Summary: Reference Tables in a Datawarehouse
Reference Tables in a Datawarehouse are very important. These are the tables which have at a minimum – 2 columns. CODE_TYPE and CODE_DESCRIPTION. The business codes and their descriptions are stored in these tables. There is normally more than 1 reference table in a datawarehouse.These CODE_TYPE values are then used in the child tables. The normal practice is to ensure that only those codes that exist in the reference tables are used in the child tables.
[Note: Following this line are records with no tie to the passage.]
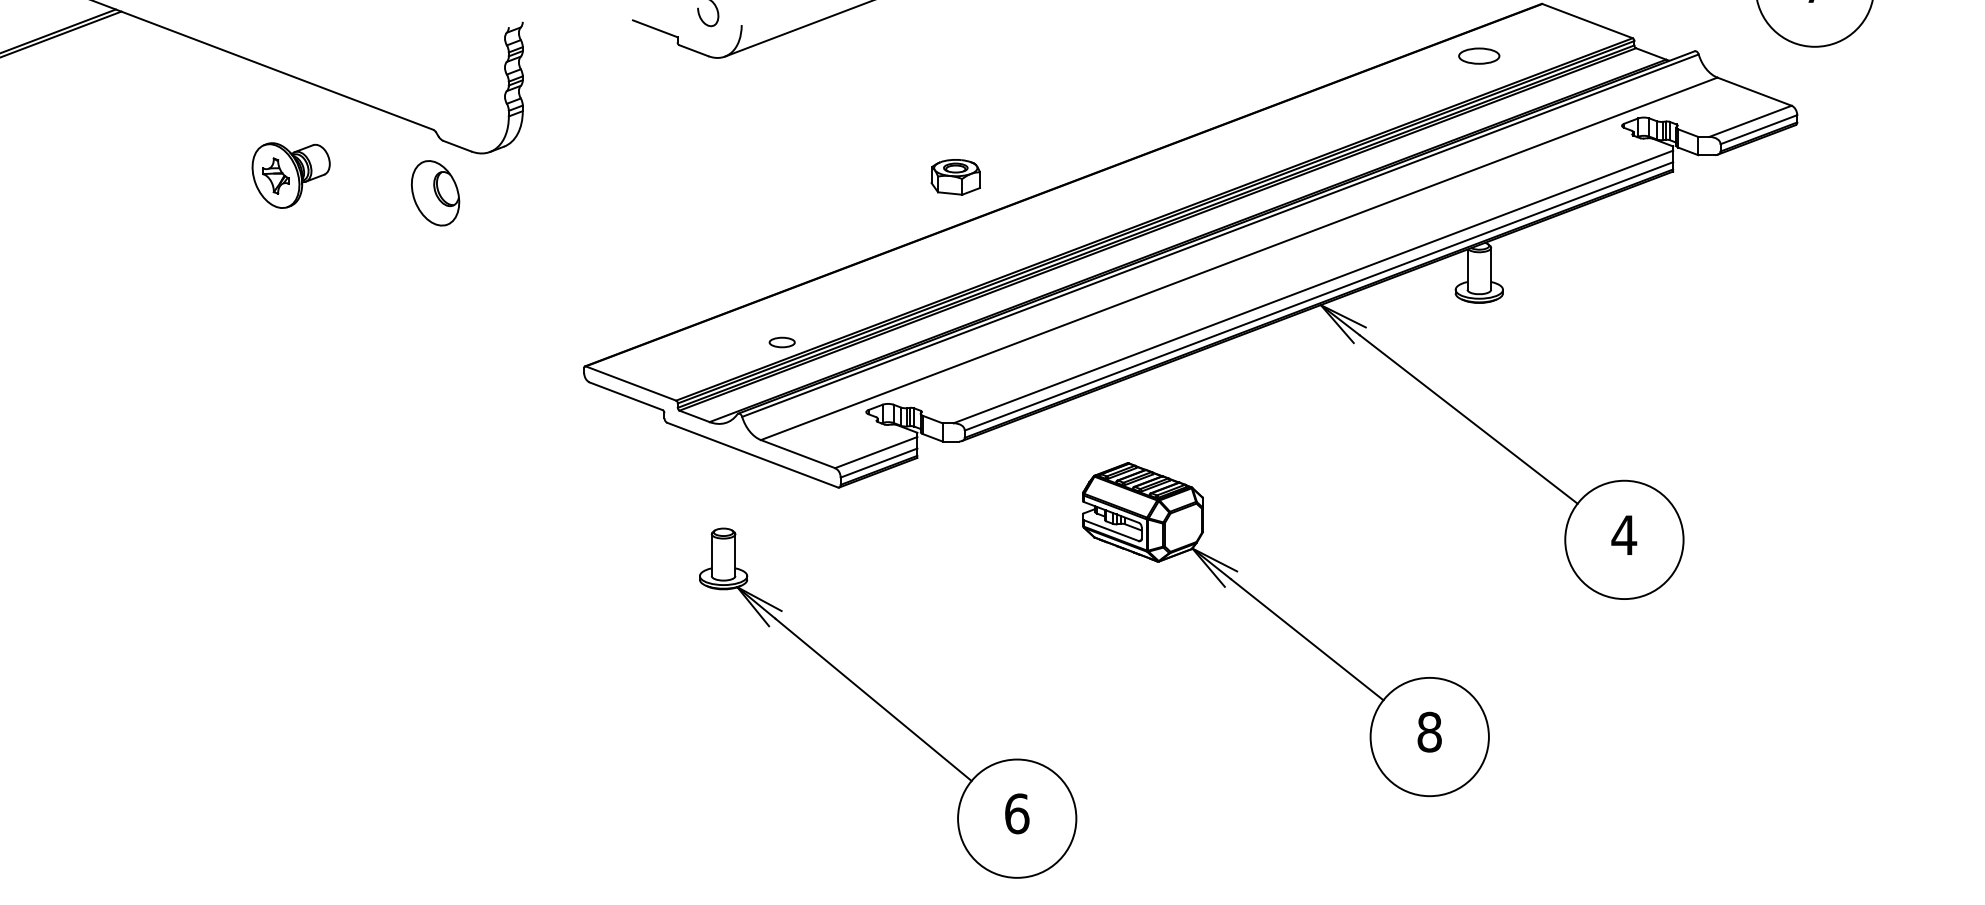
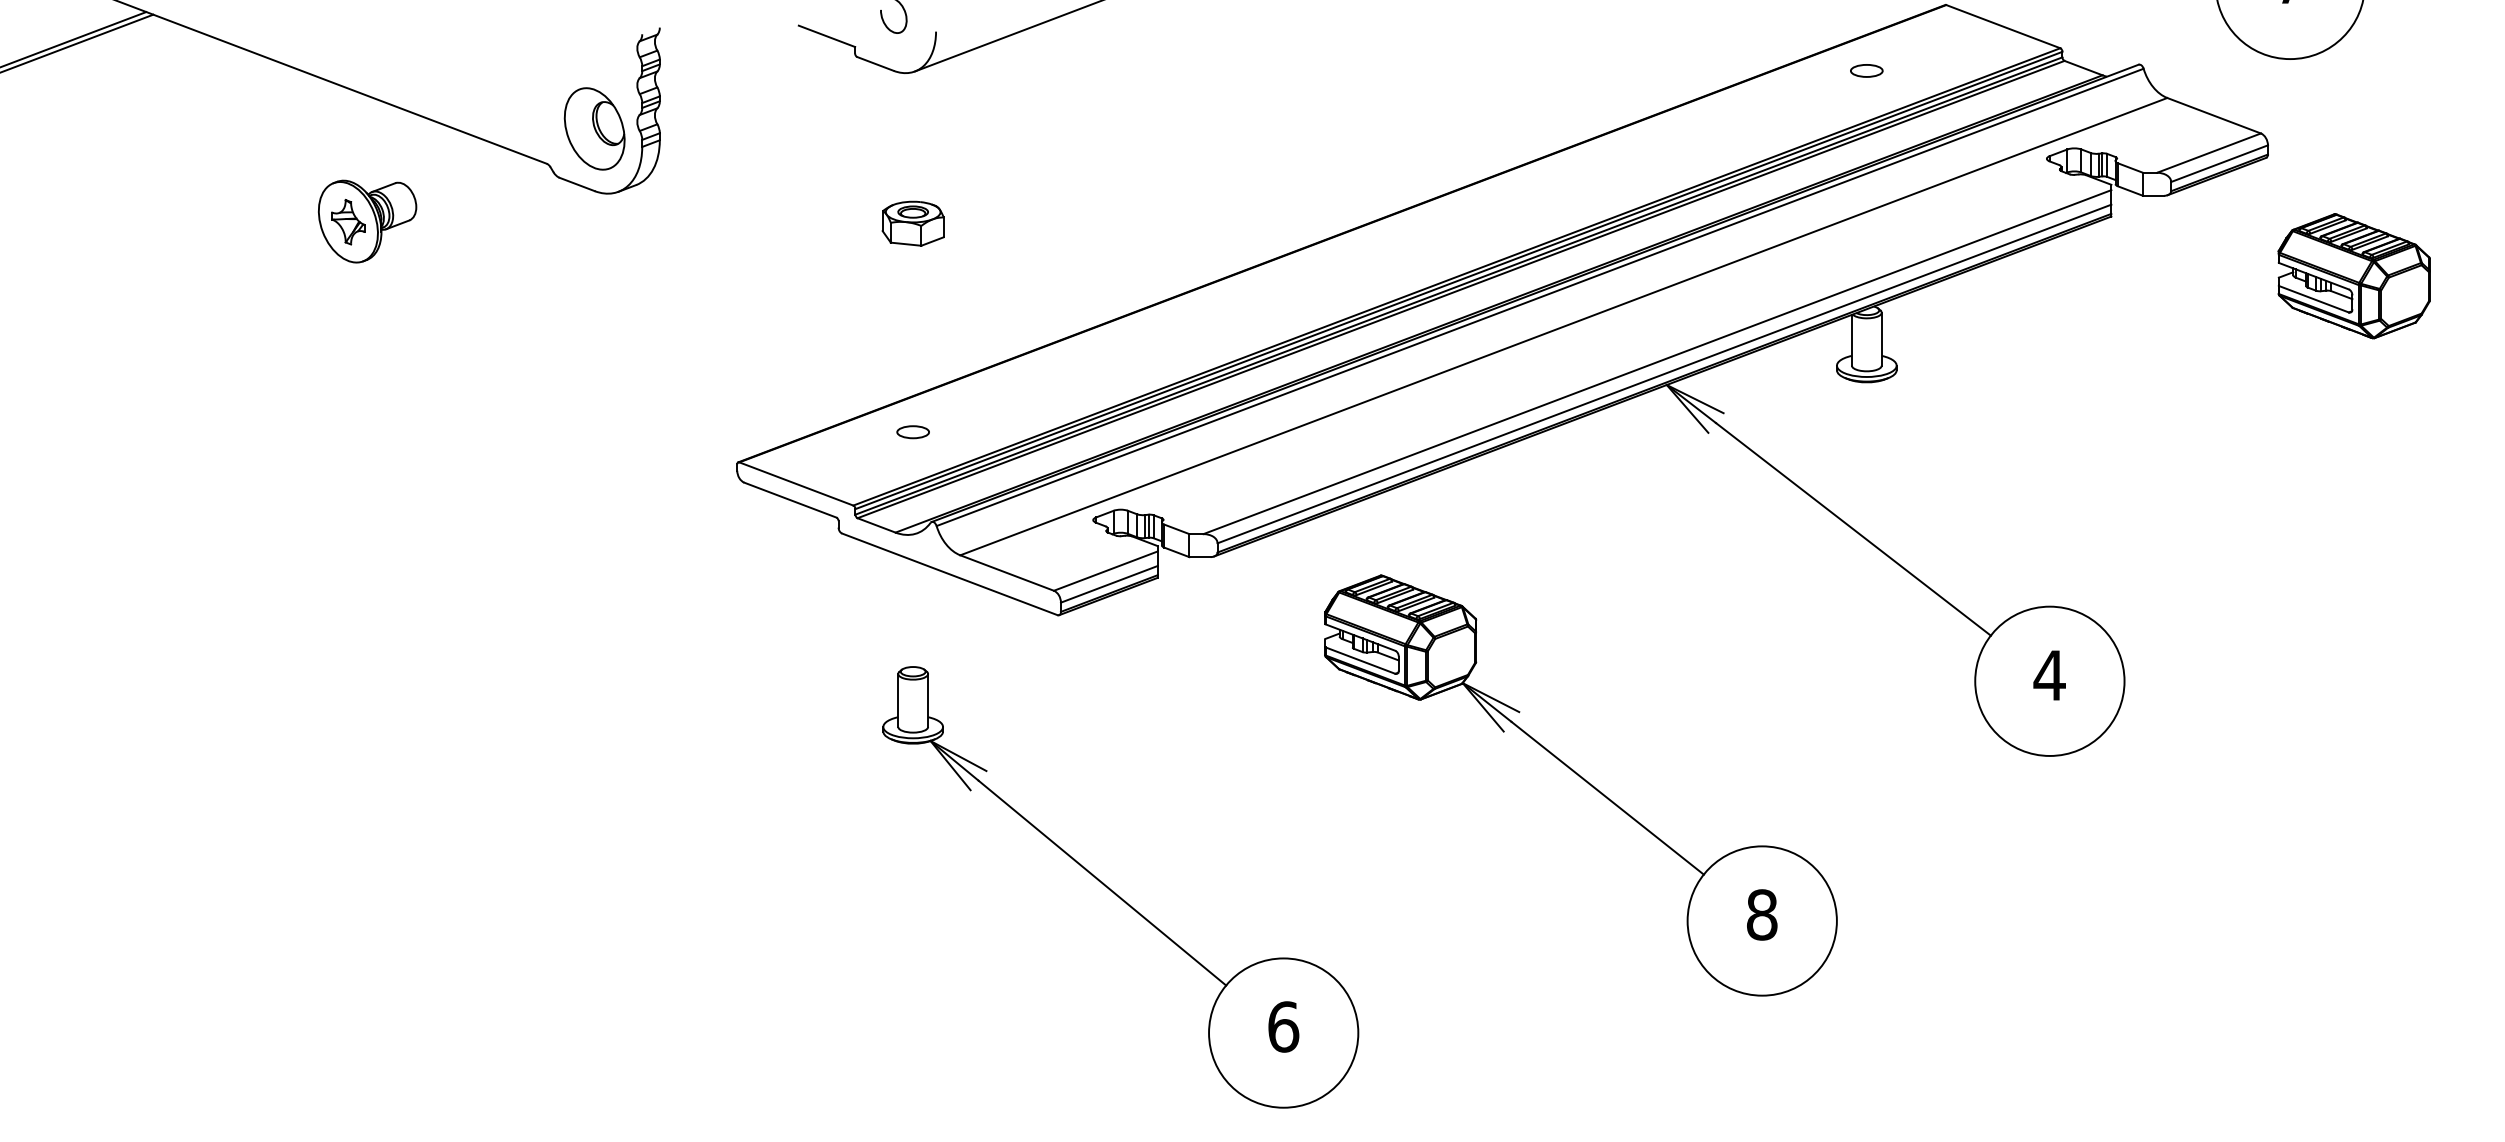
part: (1479, 55) -> (1866, 70), size x0.62
part: (955, 177) -> (912, 223), moved
part: (435, 192) -> (594, 128), moved
part: (1865, 219) -> (2353, 276), added
part: (781, 342) -> (912, 432), moved
part: (1285, 629) -> (1580, 785), moved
Child tables are other tables like Fact tables and other Dimension tables or any other tables which hold the core datawarehouse business data.
Should we Use Foreign keys between Reference Tables and the Child Tables?
If the Reference Table supports Historization then it will be difficult to implement foreign key relationships.Historization means the valid_from and valid_to columns present in the Reference Table.So you could have values like
CODE_TYPE CODE_DESCRIPTION VALID_FROM VALID_TO
EUR Euro Currency Description old 01-01-2015 31-03-2015
EUR Euro Currency Description new 01-04-2015 31-12-9999
So we see that the CODE_TYPE column cannot be the primary key since the EUR value is repeated more than once .Hence it cannot be a foreign key in the child table. ETL Tools like Informatica hence use logic to use the reference table as a lookup table to ensure the referential integrity is implemented through the informatica workflows and not through foreign key relationships.
There is an Alternative solution to use numerical surrogate keys . In this case however we need to consider additional logic to apply on the valid_from and valid_to dates to ensure we get the correct code descriptions.
S.Key CODE_TYPE CODE_DESCRIPTION VALID_FROM VALID_TO
1 EUR Euro Currency Description old 01-01-2015 31-03-2015
2 EUR Euro Currency Description new 01-04-2015 31-12-9999
Child Table
PRODUCT_NO PRODUCT_QUANTITY PRODUCT_PRICE CURRENCY_CODE VALID_FROM VALID_TO
P100 5 23.50 1 01-01-2015 31-12-9999
We see that the product table uses the currency_code value 1 . This points to the old currency description.This column can be used as the foreign key since the values are incremented sequentially by using an oracle sequence for example. However when we run the report on April 9th we should be able to see the new currency description.So our query needs additional logic to consider the date when the report was run and then displaying the description that is valid for that date.We can alternatively have a product table based on snapshot_date where every day the table is inserted with new rows and will contain values valid for that particular day.The reporting tools would then read this new product table so the valid currency descriptions are already filled in.
In our project the decision not to implement foreign keys at the database level was taken. This is because of the presence of historization columns and the complexity arising from the surrogate keys mentioned in the above option.The referential integrity in the datawarehouse would then be handled by the Informatica ETL Flows.